- _EXERCISE GOAL_: In the data, find the word "lines" and copy out every line that has it.
---- STUDY MATERIAL
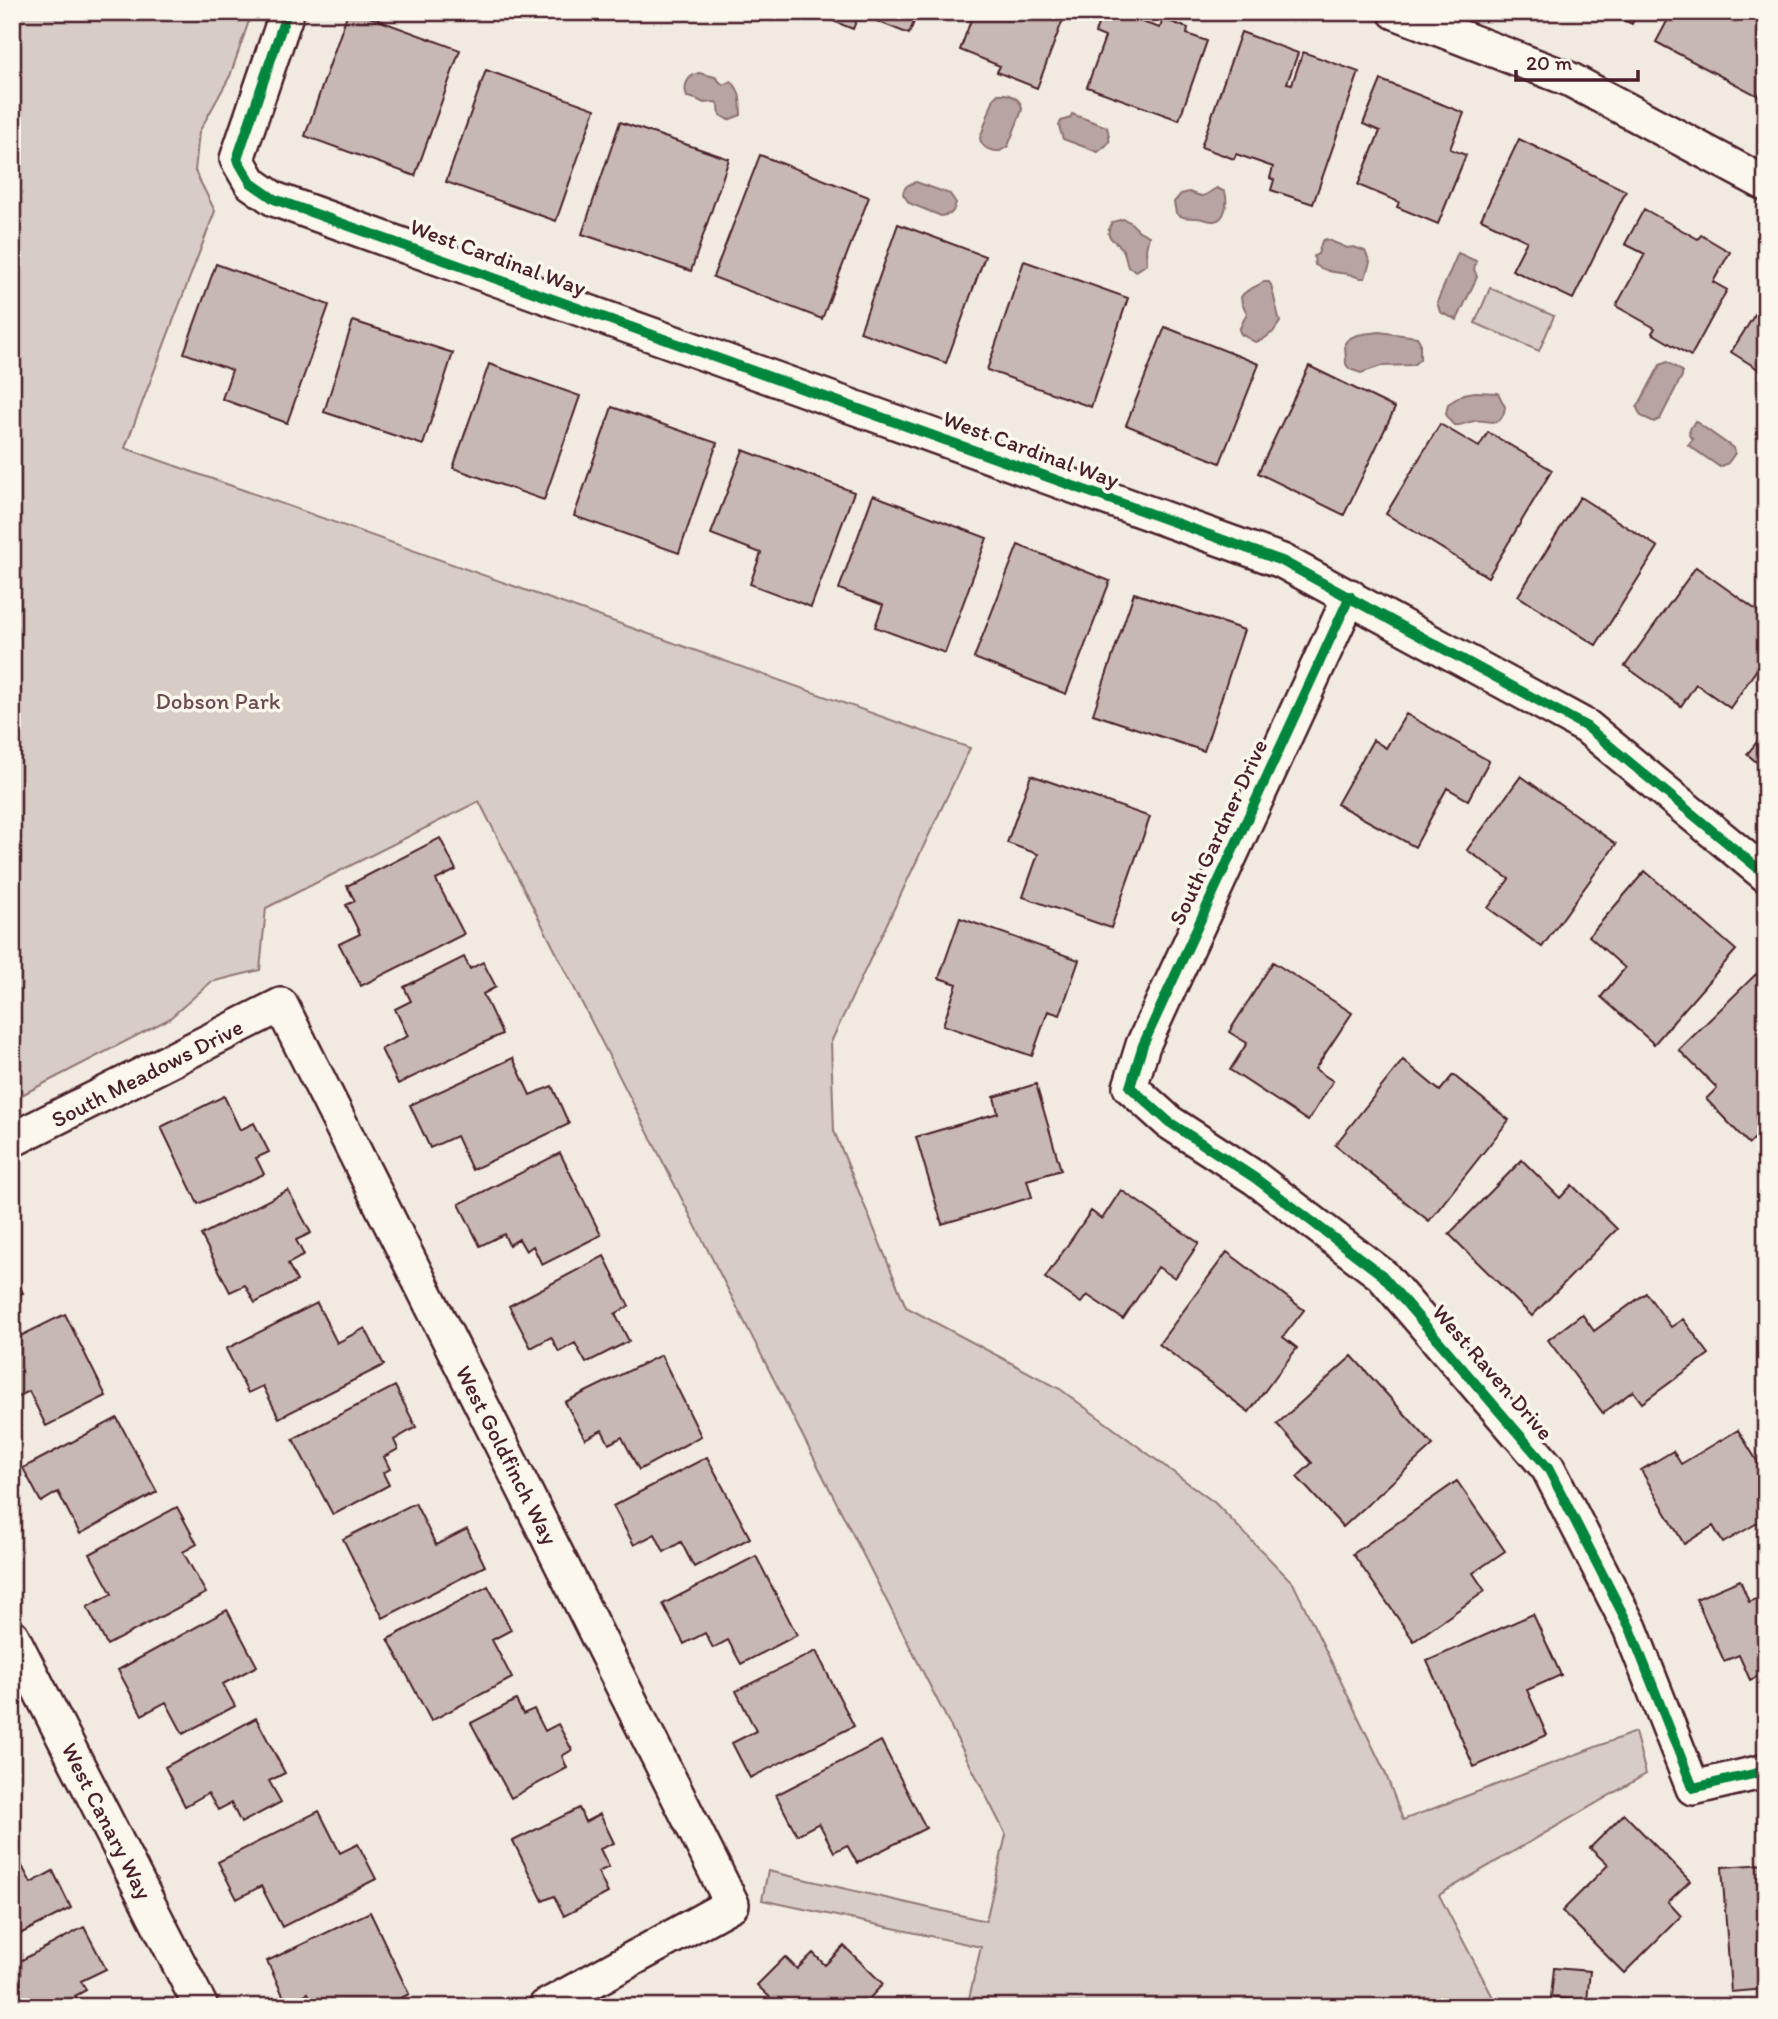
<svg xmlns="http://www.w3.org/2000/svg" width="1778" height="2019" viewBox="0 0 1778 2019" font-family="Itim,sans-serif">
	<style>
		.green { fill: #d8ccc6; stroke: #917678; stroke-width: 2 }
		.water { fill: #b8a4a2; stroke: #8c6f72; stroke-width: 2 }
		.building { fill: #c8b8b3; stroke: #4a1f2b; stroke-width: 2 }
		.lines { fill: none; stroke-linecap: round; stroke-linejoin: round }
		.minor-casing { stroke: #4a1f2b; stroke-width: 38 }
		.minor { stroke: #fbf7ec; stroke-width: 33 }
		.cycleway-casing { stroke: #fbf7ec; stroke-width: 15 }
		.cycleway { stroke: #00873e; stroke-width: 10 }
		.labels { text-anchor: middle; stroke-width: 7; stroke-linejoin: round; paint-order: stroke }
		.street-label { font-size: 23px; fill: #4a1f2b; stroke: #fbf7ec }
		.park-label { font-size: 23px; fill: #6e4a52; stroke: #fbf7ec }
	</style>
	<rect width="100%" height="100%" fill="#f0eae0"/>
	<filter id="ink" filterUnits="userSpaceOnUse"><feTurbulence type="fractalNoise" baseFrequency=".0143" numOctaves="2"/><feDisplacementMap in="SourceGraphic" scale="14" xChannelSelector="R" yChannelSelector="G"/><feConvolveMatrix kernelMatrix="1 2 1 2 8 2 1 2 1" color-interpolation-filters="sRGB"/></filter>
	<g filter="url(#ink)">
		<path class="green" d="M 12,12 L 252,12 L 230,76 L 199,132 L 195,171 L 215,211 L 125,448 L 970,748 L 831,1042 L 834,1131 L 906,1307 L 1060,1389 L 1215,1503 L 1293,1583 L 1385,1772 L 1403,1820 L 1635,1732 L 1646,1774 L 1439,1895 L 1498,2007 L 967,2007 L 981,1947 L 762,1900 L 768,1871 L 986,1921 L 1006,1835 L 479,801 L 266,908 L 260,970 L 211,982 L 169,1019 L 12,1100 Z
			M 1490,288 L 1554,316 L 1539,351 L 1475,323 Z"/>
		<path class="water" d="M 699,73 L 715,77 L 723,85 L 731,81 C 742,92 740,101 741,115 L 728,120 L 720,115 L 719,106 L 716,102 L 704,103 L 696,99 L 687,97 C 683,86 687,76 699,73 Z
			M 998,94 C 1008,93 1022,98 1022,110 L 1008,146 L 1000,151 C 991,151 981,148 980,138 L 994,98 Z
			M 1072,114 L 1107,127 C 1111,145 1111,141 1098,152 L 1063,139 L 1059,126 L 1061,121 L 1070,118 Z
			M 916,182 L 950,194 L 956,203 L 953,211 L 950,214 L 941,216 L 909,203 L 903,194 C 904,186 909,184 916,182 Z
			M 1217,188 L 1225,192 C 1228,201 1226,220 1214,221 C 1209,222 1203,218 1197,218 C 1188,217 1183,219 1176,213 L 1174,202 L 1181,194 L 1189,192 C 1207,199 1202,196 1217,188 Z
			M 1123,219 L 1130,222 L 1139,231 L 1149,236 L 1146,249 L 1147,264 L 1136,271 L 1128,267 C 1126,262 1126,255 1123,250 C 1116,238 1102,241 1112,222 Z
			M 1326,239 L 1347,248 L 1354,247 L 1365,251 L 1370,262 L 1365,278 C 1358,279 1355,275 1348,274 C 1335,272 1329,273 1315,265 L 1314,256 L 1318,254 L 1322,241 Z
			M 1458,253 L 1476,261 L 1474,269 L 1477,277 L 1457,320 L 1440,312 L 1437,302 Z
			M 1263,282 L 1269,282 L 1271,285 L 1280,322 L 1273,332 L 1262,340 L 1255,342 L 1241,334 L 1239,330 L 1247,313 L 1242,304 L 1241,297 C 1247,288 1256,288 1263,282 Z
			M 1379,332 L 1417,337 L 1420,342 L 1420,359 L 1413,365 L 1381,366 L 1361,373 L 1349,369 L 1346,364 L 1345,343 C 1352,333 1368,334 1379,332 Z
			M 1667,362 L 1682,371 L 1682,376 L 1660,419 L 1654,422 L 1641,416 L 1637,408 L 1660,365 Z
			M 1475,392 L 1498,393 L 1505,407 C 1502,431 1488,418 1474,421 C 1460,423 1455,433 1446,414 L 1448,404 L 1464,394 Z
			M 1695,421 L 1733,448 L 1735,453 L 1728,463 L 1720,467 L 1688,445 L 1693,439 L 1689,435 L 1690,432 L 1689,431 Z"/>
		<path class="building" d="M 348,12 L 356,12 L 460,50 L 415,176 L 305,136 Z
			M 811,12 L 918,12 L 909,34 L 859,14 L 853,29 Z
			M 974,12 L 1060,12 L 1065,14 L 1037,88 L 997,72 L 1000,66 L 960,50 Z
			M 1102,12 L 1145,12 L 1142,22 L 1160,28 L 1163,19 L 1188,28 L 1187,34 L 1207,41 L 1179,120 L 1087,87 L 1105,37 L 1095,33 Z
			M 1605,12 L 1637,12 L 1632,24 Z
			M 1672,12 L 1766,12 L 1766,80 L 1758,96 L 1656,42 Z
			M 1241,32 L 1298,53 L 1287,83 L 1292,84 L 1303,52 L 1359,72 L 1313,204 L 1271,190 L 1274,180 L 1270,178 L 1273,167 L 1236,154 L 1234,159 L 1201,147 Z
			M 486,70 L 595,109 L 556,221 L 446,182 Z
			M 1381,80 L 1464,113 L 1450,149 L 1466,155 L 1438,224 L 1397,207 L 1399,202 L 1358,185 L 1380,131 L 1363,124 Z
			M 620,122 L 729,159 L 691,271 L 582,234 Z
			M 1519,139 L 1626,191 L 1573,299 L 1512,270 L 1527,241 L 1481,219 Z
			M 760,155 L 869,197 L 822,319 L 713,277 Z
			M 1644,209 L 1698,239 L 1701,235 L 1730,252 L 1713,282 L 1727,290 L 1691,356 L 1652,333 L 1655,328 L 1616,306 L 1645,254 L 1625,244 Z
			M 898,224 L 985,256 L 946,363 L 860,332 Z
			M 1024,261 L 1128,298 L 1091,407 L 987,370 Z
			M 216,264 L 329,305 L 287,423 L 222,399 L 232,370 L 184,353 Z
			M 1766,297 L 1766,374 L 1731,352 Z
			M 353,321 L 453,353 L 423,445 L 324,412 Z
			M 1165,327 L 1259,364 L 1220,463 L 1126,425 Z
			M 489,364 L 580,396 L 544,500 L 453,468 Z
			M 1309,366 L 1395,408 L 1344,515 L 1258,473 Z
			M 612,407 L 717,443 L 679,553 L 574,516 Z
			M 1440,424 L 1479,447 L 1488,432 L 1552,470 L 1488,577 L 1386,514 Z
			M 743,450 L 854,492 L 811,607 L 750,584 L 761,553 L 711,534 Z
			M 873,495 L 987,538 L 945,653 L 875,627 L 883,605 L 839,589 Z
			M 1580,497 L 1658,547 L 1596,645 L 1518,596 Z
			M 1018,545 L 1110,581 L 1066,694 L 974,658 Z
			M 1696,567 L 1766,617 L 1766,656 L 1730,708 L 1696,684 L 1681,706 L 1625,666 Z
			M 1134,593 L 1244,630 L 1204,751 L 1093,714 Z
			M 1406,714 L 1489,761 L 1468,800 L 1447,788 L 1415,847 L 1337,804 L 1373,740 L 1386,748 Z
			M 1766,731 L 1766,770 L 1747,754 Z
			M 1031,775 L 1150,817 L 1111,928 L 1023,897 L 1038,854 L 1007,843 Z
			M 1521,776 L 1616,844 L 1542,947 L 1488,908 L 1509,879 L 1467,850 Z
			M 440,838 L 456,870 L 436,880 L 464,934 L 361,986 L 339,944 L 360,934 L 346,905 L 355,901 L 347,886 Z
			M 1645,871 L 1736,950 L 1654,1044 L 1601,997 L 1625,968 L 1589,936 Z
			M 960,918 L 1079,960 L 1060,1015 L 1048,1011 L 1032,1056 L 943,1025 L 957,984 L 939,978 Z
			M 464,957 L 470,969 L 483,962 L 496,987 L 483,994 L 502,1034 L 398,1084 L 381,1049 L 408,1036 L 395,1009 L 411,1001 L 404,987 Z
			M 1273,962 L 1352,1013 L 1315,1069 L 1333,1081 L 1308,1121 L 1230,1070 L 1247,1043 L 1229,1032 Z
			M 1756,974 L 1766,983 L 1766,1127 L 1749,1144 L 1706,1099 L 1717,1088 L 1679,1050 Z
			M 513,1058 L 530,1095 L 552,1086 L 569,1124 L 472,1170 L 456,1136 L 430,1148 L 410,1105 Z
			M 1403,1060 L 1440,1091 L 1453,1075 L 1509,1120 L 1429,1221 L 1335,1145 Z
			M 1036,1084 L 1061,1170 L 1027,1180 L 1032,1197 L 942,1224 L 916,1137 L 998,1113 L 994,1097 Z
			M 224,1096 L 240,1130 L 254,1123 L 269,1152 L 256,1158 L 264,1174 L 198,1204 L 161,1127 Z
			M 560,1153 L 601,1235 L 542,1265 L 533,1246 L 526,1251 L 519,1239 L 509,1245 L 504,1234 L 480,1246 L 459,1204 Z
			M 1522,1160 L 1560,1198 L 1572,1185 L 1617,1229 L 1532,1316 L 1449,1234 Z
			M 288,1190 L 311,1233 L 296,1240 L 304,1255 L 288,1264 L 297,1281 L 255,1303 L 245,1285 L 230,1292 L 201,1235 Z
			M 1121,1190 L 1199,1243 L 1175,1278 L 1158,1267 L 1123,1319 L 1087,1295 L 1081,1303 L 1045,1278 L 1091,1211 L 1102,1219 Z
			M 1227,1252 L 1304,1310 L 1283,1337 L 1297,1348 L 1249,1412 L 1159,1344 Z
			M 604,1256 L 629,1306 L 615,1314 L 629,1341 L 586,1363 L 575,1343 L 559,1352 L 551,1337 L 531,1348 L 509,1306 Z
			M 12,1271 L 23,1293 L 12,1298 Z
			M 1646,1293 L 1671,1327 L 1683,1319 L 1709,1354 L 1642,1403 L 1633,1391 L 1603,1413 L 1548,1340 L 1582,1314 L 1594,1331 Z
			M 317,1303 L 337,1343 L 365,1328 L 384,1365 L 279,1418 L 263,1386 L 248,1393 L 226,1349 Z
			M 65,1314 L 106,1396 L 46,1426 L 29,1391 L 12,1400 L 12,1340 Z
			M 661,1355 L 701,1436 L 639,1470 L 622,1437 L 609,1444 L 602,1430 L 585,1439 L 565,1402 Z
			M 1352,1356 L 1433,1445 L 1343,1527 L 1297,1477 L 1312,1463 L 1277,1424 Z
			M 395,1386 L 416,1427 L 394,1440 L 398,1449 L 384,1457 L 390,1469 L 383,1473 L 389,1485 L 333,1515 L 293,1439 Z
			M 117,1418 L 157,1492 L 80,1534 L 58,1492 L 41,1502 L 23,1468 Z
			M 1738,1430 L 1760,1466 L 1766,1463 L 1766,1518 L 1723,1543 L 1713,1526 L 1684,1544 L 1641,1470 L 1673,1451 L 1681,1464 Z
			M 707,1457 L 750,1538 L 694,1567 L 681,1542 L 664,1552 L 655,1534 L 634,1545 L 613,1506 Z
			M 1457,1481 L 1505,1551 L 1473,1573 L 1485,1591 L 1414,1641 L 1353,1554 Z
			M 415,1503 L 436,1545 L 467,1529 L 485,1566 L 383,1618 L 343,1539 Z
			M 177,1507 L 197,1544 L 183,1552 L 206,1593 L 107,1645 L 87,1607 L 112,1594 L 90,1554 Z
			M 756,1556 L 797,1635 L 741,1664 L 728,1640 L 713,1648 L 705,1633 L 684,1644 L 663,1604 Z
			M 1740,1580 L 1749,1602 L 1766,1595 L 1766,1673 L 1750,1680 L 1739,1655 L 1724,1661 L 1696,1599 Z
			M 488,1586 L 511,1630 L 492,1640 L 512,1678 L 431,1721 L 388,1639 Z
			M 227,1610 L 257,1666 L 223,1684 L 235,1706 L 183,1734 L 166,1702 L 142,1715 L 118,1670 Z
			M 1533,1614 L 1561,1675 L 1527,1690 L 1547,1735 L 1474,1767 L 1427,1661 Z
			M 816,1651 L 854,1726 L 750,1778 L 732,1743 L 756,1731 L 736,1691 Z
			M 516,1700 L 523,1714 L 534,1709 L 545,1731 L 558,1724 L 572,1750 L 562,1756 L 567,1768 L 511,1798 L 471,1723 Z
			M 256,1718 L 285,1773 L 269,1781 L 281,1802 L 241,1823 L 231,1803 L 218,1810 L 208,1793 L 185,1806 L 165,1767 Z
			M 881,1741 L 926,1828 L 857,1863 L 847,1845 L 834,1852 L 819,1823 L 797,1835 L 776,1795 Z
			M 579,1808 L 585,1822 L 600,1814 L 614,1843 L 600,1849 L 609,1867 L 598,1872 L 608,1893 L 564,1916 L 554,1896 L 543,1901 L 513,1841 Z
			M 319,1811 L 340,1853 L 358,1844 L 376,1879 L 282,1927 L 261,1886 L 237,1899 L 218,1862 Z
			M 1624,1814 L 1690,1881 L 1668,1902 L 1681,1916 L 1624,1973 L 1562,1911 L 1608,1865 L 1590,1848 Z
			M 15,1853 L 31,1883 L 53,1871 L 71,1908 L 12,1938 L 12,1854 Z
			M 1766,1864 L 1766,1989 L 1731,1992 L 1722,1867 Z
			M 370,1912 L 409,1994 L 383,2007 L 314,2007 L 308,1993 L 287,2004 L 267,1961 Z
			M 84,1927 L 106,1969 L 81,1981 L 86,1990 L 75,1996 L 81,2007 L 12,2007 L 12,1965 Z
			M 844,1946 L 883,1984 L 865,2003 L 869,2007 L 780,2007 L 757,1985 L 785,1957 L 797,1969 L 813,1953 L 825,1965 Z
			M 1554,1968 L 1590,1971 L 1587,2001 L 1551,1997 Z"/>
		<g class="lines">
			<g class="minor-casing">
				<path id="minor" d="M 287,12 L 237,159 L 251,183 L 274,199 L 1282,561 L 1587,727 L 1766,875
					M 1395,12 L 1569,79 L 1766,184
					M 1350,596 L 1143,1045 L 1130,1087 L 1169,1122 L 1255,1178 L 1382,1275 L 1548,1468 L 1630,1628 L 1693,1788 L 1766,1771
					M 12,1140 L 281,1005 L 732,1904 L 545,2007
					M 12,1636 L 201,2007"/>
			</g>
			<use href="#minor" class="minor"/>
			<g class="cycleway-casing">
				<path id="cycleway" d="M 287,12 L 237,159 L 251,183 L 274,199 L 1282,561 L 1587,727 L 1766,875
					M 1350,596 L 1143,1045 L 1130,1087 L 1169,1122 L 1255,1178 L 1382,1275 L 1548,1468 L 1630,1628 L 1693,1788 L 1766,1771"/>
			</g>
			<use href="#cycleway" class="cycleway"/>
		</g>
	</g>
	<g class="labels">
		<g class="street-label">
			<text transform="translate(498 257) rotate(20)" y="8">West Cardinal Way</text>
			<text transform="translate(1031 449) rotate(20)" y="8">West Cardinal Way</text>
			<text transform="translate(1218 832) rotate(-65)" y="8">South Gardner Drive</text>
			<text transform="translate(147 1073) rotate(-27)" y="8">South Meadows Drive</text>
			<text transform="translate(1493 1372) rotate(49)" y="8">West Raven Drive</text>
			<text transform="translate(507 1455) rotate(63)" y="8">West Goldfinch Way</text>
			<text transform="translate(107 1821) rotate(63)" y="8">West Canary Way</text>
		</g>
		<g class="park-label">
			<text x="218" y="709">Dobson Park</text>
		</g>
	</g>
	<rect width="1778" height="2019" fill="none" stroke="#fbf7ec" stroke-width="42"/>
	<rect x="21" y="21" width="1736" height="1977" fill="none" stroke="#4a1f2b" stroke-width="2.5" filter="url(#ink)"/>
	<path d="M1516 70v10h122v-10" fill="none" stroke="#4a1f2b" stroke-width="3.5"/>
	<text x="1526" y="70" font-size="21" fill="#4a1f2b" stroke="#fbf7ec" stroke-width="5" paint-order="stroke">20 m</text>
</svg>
--------
- _TASK RESPONSE_:
		.lines { fill: none; stroke-linecap: round; stroke-linejoin: round }
		<g class="lines">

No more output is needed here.